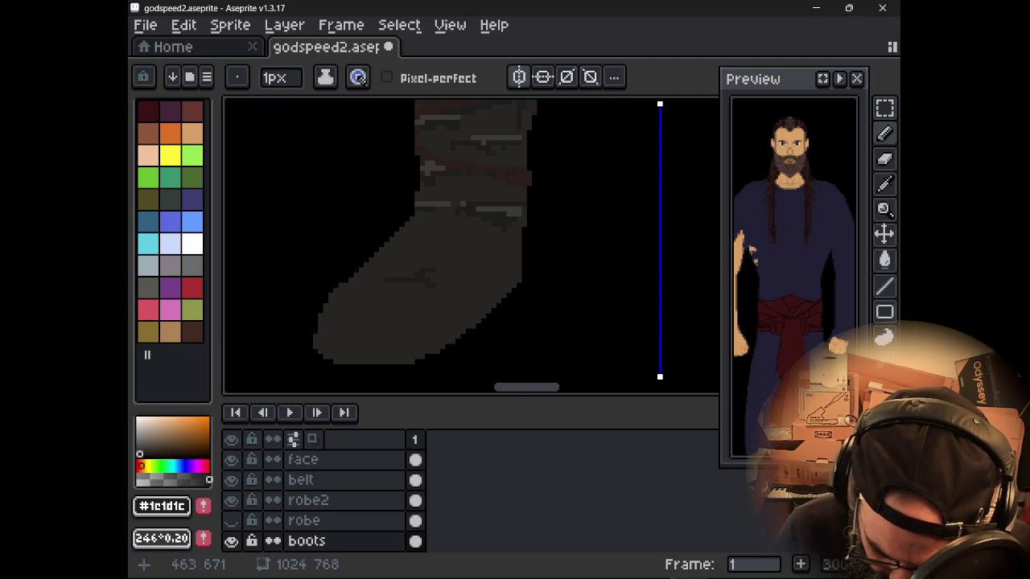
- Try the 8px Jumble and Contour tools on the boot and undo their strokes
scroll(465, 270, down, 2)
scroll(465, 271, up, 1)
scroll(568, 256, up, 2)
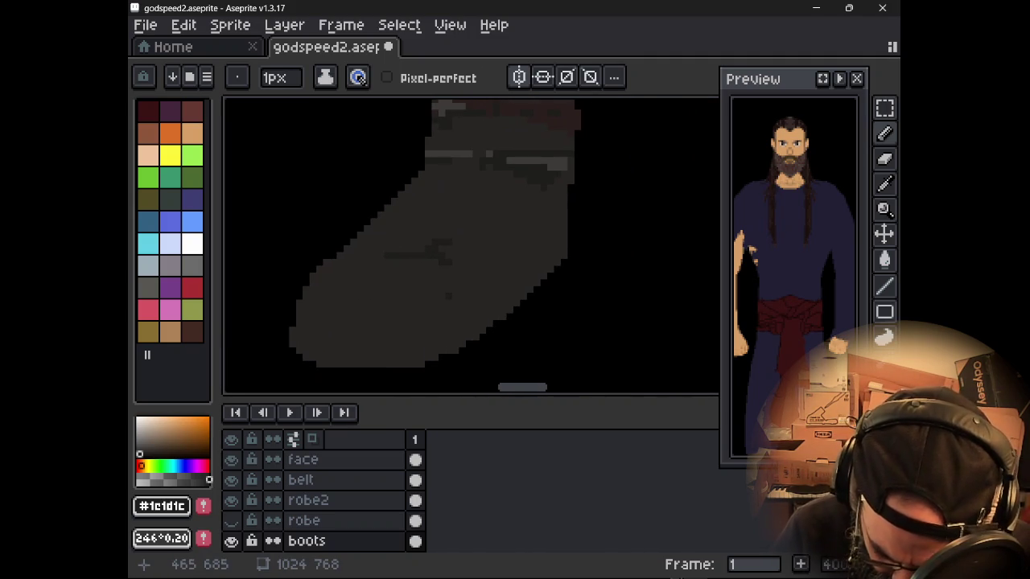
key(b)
------------------------------------------------------------------------
Task to complete => Pictures are to be left out. Everything else in the records must be written out exactly.

Exercise result =>
- Try the 8px Jumble and Contour tools on the boot and undo their strokes
scroll(465, 270, down, 2)
scroll(465, 271, up, 1)
scroll(568, 256, up, 2)
key(b)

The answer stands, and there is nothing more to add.